*Work to do*
Please gather every line in the listing below that contains the word "hawkweed". Case counts.

*Exercise materials*
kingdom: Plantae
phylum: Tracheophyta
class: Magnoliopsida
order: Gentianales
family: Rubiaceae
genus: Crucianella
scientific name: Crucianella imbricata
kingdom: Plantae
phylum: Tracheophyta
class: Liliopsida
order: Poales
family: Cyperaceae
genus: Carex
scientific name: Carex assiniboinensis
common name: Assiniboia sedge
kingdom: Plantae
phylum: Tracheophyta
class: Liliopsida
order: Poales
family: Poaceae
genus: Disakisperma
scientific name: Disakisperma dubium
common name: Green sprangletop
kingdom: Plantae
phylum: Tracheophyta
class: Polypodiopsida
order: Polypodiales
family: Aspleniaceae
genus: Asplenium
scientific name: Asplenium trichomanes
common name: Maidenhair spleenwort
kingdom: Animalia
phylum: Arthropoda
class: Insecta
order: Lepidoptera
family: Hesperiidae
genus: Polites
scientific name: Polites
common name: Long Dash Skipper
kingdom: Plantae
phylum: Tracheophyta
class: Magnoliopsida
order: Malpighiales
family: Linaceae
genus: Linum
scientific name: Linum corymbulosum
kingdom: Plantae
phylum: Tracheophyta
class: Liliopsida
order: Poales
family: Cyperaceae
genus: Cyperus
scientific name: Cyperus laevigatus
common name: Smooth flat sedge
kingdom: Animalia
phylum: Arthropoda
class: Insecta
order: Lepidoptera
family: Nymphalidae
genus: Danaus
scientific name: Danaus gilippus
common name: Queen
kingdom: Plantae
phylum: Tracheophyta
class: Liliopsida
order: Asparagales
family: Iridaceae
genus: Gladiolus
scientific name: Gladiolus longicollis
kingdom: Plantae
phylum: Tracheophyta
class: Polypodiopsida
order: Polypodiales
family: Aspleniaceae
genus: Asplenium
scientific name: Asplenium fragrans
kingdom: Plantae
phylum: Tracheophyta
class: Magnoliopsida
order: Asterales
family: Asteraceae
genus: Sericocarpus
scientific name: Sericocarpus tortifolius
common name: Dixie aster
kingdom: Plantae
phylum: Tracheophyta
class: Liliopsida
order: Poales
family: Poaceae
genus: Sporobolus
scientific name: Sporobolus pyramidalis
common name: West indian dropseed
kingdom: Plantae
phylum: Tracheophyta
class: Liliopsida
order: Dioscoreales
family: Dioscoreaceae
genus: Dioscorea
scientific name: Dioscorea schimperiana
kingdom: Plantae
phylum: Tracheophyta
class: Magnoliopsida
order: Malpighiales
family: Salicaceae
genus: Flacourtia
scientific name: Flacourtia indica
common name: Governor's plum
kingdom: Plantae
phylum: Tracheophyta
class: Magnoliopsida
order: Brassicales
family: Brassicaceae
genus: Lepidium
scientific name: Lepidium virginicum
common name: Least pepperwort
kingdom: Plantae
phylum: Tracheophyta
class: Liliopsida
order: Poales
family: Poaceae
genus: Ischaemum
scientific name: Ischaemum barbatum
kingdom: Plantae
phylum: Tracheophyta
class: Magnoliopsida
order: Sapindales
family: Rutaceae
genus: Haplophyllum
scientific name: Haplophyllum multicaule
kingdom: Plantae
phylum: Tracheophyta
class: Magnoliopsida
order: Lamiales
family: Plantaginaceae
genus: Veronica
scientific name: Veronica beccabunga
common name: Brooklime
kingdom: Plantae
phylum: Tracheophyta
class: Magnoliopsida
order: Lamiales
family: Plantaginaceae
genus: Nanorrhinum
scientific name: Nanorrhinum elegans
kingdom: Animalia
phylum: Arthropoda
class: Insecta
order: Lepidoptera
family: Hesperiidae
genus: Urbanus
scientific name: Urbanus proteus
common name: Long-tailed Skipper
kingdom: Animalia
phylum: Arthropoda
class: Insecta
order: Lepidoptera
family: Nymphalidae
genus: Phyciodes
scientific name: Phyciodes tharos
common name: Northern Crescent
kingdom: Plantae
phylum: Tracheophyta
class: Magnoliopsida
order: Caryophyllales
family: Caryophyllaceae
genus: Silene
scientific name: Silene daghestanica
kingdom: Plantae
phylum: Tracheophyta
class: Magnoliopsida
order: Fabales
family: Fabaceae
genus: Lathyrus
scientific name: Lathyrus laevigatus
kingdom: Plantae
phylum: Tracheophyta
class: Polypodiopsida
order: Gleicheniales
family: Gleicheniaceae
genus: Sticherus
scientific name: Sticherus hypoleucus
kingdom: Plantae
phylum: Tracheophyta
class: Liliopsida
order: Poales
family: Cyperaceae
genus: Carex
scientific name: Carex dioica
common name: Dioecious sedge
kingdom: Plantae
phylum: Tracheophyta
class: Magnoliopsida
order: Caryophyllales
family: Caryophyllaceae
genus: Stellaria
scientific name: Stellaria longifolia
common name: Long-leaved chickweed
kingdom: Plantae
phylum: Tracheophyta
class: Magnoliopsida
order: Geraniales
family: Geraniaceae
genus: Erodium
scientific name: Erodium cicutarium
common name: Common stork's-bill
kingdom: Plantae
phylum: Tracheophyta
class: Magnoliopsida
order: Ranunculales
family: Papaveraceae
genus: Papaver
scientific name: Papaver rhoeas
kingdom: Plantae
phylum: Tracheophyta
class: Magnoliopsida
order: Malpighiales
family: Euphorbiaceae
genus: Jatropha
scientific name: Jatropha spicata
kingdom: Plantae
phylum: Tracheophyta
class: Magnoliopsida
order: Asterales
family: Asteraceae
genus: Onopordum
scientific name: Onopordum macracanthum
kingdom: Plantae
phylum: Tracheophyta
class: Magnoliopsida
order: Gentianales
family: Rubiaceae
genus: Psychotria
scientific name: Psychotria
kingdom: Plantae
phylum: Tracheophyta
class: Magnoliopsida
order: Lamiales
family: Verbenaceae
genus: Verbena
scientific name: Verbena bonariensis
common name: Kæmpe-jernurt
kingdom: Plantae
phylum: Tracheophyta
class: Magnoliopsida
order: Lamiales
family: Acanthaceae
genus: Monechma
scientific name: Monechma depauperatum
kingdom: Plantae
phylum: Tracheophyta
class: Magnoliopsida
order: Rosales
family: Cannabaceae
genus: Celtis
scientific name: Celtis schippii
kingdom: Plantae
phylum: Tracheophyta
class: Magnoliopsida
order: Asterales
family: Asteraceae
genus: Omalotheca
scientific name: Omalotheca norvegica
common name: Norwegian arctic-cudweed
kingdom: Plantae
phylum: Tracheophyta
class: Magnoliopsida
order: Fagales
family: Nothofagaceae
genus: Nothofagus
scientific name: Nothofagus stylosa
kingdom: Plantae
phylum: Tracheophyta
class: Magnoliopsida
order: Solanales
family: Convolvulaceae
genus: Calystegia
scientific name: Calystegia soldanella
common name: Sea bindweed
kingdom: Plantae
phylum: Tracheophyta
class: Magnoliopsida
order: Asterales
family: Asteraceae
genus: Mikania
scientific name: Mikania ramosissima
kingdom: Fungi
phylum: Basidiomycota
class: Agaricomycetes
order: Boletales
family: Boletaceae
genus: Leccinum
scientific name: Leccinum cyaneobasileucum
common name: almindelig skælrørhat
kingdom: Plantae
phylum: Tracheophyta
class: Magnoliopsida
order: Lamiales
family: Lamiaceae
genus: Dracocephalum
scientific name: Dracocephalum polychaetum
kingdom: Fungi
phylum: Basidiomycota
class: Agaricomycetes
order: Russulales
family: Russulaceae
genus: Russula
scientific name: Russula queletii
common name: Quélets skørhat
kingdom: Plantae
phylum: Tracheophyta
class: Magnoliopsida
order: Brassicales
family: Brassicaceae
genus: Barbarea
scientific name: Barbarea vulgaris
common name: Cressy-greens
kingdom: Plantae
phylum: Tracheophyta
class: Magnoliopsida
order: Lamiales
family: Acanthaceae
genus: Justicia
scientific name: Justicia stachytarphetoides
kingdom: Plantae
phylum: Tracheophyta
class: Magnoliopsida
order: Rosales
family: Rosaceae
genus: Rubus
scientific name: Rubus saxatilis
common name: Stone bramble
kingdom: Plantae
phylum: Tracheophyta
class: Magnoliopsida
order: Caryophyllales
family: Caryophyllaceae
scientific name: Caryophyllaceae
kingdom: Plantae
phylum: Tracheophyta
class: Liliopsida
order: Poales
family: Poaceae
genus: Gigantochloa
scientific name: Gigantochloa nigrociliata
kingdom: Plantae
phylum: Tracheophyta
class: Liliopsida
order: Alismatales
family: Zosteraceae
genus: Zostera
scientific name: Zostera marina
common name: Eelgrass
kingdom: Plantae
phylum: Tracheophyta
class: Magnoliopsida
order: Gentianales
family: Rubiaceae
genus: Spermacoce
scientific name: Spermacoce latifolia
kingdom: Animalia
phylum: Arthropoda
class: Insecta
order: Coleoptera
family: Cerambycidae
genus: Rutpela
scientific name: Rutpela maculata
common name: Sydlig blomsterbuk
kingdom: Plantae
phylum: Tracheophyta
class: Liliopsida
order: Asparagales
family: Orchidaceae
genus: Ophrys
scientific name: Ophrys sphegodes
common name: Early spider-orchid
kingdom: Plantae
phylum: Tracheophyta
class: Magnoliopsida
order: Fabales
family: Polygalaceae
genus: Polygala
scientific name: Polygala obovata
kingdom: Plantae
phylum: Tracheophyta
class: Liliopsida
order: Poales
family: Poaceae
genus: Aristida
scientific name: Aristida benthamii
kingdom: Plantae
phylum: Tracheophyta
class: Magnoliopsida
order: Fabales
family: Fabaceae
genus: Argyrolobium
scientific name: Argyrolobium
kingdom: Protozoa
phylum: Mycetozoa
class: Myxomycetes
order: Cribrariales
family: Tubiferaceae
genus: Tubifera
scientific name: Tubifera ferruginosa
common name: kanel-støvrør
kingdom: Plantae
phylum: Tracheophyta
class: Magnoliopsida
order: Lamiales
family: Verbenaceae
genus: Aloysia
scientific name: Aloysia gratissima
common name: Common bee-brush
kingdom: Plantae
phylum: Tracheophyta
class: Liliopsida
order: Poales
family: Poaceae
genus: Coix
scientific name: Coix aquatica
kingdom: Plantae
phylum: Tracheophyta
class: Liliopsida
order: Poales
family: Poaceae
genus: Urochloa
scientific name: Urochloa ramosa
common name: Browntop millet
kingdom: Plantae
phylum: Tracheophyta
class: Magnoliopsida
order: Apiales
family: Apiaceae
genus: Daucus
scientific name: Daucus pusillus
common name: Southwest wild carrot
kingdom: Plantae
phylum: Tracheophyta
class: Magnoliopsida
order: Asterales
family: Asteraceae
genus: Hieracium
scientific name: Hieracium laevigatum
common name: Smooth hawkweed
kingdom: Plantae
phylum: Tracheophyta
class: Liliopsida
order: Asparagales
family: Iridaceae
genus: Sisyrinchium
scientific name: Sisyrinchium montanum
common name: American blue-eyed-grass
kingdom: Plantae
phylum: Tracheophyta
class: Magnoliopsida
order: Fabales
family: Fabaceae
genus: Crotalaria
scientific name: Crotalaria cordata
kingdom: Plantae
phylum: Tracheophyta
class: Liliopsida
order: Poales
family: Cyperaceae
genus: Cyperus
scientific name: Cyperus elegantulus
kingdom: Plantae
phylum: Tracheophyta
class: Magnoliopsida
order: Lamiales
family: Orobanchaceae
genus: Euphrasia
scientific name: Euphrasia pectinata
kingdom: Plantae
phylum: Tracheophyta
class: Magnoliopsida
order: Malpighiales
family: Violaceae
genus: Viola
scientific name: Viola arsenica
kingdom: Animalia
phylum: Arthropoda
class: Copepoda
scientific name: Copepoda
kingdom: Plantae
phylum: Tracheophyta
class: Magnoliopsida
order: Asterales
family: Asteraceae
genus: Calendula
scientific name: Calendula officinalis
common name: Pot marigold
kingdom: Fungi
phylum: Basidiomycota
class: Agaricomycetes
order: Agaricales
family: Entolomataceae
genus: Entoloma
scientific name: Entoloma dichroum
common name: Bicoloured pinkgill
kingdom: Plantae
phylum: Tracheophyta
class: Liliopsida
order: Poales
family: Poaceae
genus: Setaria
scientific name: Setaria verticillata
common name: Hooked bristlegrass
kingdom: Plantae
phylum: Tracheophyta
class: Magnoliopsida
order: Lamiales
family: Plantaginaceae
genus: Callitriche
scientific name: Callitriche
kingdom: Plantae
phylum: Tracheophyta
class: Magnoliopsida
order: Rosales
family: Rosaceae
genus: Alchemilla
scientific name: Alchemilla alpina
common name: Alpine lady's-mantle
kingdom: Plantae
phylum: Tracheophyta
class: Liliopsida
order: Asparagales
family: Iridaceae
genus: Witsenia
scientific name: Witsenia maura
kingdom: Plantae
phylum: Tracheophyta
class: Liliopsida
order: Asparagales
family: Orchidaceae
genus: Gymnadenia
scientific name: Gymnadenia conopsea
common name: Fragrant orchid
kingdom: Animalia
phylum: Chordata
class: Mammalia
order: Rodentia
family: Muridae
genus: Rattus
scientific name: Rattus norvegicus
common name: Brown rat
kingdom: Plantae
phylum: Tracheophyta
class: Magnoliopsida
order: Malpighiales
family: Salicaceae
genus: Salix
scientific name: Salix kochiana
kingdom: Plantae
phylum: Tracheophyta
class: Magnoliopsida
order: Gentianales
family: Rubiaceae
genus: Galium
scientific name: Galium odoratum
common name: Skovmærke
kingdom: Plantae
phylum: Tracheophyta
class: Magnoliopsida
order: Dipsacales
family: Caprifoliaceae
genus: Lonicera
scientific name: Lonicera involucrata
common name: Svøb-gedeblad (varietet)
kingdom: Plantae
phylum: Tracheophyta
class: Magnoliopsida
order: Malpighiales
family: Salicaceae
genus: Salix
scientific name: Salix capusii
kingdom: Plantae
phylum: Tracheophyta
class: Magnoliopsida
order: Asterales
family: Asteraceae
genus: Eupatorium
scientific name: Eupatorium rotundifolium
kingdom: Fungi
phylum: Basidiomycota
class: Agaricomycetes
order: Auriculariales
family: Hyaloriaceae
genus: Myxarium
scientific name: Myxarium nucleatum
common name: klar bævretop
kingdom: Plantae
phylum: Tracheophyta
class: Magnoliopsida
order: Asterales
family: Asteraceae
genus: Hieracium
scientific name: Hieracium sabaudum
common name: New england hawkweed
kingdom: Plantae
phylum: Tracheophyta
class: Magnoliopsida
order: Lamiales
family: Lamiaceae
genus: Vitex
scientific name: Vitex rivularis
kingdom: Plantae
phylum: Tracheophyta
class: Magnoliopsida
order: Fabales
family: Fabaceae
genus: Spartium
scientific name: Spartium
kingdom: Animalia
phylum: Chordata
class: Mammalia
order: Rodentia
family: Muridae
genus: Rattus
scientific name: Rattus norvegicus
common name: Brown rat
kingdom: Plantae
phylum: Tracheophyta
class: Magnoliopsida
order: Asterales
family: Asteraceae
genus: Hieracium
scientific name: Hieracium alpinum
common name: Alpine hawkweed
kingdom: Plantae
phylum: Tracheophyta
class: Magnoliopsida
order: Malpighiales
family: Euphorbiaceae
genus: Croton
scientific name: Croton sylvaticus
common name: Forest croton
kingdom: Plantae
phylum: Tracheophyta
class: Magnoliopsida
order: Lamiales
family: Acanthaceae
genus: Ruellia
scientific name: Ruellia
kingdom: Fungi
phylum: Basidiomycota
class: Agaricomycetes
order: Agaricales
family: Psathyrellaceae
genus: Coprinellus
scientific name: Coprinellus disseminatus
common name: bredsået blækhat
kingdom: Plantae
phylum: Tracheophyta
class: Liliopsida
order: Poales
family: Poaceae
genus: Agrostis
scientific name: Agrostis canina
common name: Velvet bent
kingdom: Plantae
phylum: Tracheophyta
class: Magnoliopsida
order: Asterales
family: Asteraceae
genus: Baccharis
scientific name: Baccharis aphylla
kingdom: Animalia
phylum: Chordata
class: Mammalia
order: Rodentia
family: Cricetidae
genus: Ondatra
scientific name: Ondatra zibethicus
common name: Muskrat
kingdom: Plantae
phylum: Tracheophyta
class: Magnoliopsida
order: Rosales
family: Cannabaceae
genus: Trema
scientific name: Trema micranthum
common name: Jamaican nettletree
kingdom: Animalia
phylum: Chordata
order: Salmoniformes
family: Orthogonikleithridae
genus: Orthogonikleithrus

*Written answer*
common name: Smooth hawkweed
common name: New england hawkweed
common name: Alpine hawkweed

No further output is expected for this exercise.